Showing posts with label sylvia plath's brother. Show all posts
Showing posts with label sylvia plath's brother. Show all posts

Tuesday, January 31, 2023

"Sylvia Bites"

Bitten plum / photo by Marco Verch
Sylvia Plath, as a kid, was violent—so much that Aurelia Plath had to keep Sylvia and her brother Warren apart. Sylvia kicked her brother, choked him, stuffed cloth down his throat. Sylvia said this to her psychiatrist Ruth Beuscher in a February 1959 therapy session, and Beuscher around 1970 read the therapy notes to Harriet Rosenstein, who audiotaped the interview.

Sylvia, age 26, told Dr. Beuscher her vivid memories of hating Warren from his birth, and published those memories in her essay “Ocean 1212-W.” Sylvia wrote in her journal (15 June 1951) that she had pelted Warren with tin soldiers, “gouged his neck” with an “careless flick” of an ice skate. You can’t carelessly flick an ice skate. Aurelia said Sylvia’s bullying became a neighborhood problem after her father died, but if Sylvia’s short story “Among the Bumblebees” is as thinly fictionalized as most of her fictions, the original of young Alice Denway was kicking her brother’s shins under the family dinner table to impress a father who was there. In other Plath fictions, girl-child narrators bite a playmate on the leg, bully a Jewish boy, are accused of ruining a neighbor girl’s new snowsuit. The real Sylvia had a rough enough reputation so that when the real-life neighbor girl’s parents came asking for money, Sylvia’s family sadly paid.

Aurelia’s Letters Home preface gets cagey and Latinate about her children’s infighting, signaling that she is suppressing much worse. Aurelia wrote: “[t]here were many times when each made the other miserable; and Sylvia, as the older, was the more dominant and the more culpable,” and does not say, but we know, she sent her daughter to live with her grandparents. Sylvia bit people. A police report in the Boston Globe (23 August 1938) says at the Plath house in Winthrop a dog “severely” bit on the nose a two-year-old guest. The Plaths did not own a dog. The dog was a neighbor's, but that Sylvia might have done it crossed my mind. Later when Sylvia first met Ted Hughes she bit his cheek until her teeth nearly met and the blood ran.

It is normal for children to be jealous of younger siblings and sometimes hurt them. Ruth Beuscher noted that Sylvia’s sibling rivalry went beyond normal. At age 26 Sylvia was bothered that Warren was at Harvard and she was not. Sylvia fought with her husband—“violent disagreements,” she told her mother; “snarlings and bitings,” she told her journal; “sprained thumbs and missing earlobes,” she told her brother.

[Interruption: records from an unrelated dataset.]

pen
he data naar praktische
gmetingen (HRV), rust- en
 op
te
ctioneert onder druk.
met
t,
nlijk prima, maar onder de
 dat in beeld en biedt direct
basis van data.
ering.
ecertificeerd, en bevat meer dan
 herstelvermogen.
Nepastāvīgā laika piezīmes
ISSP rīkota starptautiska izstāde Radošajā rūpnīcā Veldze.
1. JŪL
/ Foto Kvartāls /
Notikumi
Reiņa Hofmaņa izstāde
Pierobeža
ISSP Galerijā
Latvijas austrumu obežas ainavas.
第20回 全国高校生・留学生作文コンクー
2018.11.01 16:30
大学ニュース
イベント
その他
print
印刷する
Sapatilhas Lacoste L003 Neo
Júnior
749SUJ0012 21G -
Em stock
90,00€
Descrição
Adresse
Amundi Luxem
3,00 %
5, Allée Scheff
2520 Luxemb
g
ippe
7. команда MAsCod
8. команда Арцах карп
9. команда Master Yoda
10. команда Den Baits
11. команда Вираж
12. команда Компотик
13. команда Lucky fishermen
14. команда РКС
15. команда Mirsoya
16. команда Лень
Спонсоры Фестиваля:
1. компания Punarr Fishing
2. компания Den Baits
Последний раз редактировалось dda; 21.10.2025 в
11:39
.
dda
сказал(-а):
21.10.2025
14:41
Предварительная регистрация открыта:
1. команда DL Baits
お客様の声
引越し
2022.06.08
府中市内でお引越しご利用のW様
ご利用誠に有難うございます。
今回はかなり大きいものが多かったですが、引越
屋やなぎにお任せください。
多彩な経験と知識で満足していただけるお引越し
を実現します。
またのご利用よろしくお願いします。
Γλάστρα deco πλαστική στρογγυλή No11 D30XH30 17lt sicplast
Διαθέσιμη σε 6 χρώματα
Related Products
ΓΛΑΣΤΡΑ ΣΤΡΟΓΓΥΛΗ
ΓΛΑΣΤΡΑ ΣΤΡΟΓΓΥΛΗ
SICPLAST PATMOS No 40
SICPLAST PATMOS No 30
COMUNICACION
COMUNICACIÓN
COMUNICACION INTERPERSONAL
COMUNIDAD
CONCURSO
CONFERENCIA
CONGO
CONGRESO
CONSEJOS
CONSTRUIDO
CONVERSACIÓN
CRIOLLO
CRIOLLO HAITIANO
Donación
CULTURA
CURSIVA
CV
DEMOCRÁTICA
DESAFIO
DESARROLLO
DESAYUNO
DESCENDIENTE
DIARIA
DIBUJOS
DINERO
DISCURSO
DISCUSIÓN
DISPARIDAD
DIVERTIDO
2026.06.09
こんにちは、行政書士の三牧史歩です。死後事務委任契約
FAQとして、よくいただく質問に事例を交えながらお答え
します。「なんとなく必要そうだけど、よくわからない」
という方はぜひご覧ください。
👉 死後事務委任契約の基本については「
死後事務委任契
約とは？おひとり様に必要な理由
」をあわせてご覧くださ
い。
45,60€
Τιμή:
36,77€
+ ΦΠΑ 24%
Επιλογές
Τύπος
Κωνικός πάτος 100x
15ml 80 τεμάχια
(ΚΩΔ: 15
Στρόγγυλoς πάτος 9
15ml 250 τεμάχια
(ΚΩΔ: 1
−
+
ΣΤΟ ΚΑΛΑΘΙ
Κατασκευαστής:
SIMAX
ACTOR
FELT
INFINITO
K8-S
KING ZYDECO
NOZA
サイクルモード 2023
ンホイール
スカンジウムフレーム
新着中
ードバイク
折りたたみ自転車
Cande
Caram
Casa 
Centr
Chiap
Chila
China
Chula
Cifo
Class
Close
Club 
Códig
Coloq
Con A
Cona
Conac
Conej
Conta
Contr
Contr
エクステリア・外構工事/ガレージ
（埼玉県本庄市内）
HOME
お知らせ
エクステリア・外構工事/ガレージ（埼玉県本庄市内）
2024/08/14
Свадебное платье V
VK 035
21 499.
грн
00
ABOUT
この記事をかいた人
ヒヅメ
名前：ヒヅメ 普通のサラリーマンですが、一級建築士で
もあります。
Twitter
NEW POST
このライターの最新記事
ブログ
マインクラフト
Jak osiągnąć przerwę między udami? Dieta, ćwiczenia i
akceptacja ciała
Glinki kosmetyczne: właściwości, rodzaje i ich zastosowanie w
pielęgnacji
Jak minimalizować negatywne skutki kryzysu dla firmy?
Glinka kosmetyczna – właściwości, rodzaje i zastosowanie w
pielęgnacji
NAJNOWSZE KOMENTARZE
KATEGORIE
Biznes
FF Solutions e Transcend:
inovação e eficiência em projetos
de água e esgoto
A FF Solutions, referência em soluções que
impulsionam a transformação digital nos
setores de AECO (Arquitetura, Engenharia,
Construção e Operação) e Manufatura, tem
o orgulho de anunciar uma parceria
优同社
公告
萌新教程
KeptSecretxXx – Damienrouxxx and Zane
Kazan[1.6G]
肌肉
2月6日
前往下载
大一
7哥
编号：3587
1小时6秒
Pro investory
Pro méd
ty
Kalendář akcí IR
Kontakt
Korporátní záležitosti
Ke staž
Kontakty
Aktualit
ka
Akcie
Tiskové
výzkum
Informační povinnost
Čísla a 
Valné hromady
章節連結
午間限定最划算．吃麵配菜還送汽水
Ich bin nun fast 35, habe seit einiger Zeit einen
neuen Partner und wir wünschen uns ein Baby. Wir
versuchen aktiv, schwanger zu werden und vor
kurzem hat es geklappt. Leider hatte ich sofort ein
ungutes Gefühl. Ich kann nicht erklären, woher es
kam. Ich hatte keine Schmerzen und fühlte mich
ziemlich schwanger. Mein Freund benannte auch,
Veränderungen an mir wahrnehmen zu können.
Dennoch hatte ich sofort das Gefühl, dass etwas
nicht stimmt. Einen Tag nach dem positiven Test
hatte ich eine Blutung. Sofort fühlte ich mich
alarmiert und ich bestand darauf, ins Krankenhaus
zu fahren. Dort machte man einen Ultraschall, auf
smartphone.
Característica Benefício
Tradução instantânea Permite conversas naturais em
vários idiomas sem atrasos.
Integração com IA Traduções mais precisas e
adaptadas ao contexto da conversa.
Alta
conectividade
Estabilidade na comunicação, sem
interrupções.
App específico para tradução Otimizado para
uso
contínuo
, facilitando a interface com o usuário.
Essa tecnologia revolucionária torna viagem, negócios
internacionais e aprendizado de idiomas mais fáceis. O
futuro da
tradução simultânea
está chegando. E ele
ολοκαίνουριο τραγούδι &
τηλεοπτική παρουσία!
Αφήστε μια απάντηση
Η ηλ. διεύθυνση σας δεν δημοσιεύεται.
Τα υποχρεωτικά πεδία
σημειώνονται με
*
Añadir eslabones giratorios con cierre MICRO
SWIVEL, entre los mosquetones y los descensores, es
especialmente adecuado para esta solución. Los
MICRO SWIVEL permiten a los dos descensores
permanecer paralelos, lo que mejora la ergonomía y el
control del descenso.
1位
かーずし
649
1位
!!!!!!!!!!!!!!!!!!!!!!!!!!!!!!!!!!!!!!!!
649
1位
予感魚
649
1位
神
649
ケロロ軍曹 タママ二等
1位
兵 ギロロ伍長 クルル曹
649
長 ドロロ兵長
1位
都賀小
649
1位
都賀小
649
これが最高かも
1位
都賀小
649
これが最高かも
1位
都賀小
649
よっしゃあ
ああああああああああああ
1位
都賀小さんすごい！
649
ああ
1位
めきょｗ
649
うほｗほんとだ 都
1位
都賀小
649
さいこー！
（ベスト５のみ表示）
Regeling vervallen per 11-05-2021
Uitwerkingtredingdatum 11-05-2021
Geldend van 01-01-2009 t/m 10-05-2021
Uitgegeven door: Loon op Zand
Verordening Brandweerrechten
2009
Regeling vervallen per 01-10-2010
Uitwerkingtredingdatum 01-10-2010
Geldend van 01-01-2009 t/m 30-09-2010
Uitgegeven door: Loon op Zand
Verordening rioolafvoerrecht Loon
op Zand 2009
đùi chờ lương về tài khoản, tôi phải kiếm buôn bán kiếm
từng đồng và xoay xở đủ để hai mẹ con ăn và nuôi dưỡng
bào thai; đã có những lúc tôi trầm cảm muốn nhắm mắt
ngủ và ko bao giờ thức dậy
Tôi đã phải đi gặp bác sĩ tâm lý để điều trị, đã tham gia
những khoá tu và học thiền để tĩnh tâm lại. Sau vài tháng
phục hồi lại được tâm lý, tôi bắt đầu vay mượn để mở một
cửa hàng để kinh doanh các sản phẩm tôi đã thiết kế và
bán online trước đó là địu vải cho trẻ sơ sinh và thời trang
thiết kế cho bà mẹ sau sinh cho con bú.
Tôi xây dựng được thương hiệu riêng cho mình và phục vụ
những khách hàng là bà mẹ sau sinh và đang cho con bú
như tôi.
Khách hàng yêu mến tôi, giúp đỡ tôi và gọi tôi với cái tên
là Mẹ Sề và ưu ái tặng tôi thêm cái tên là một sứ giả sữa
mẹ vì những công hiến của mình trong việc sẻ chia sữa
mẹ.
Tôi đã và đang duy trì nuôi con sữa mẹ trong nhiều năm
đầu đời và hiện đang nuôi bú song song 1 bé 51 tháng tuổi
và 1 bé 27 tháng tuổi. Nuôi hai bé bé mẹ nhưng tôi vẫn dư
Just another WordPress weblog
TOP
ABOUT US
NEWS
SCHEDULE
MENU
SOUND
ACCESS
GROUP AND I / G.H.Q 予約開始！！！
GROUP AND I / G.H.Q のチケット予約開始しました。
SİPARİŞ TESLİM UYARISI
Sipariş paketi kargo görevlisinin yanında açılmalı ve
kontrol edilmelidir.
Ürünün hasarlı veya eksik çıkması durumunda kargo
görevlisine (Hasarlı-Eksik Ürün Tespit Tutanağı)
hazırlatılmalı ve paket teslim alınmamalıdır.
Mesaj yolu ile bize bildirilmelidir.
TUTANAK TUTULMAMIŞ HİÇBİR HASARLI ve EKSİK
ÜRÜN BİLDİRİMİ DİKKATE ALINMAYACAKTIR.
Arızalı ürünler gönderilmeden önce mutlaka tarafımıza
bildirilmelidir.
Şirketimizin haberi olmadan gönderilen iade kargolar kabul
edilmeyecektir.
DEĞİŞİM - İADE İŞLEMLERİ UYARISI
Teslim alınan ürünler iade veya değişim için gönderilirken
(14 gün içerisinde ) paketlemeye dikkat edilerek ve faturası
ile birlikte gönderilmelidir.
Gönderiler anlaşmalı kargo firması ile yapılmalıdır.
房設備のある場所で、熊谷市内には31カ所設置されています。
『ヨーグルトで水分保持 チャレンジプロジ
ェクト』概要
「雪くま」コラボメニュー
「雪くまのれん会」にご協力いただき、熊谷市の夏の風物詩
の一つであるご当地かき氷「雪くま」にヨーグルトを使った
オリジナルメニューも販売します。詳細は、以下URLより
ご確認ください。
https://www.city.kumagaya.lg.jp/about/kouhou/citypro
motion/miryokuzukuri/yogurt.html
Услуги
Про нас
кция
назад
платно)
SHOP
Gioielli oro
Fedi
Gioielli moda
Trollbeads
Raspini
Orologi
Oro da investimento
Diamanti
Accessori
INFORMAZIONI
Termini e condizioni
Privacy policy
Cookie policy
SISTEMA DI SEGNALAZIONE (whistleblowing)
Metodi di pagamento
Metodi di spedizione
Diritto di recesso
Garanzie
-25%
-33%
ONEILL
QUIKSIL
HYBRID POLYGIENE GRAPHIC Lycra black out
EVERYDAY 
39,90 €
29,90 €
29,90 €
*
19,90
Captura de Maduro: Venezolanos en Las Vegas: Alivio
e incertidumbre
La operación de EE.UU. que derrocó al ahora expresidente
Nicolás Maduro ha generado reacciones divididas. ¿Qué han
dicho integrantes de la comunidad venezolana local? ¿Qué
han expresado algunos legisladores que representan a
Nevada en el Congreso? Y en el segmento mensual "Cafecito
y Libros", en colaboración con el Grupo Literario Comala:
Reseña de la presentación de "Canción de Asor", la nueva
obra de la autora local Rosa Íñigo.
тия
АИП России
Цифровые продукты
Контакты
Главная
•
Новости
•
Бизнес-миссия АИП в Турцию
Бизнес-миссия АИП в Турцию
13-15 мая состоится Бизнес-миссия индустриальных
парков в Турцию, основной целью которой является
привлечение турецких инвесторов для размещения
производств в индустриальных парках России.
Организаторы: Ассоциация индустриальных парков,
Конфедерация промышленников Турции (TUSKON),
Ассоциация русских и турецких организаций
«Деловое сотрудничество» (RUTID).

That was two adults in love. She had rushed to marry a “violent Adam,” “a breaker of things and people,” yet complained piteously after they broke up that he had beaten her. A line deleted from a draft of the poem “Edge” (“She has taken them with her”) suggests she considered killing their children along with herself, but on February 11, 1963, killed only herself.

Or so we say. In July 1964, Ted Hughes wrote about their two-and-a-half-year-old son, “Nick is a very tough-minded little bloke—altogether a very strange & violent little kid, a little Napoleon.” “I have a violence in me,” Sylvia wrote, “that is hot as death-blood.” That is true of many others. The difference is that Sylvia knew herself and spoke honestly about how bullying could get her what she wanted.

Tuesday, July 5, 2022

Translation of Sylvia Plath's German Essay

Sylvia Plath wrote this essay for her Smith College course "Deutsche 12," and the typescript carbon, in German, titled "Wie Ich Einmal Kleinen Bruder Neckte" is in the Lilly Library's Plath mss. II, Box 8, folder 19, "Prose-fiction." I would call it nonfiction. Because I have never seen a translation or even a discussion of this essay, here it is in English:

How I Once Teased Little Brother

 

It was in 1938. Autumn had come and the sky was blue and clear, the sun glowed like a diamond, and the little leaves were very colorful. Afternoons I hopped joyfully on my way home. I thought the whole world was a wonder, in my first year of elementary school.

 

My little brother, who was too young to attend elementary school, was very jealous. Every day I bragged that I could read and write, and my father and my mother were very proud of me.

 

My little brother stayed silent. Finally he said, in a clear, loud voice: “I don’t go to school; I do something better! I live every night on the other side of the moon. . .”

 

My father and my mother now listened to the inventive story my little brother told. Now I was the silent and jealous one. He was too smart for me.

Plath enrolled in this intermediate-level German course in her senior year, spring 1955, then dropped it to better prepare for her comprehensive exams (letter to Aurelia Plath, 25 April 1955). Aurelia Plath mentions in her preface to Letters Home young Warren ("little brother") Plath's "Other Side of the Moon" adventure tales, spun when he was two and a half years old.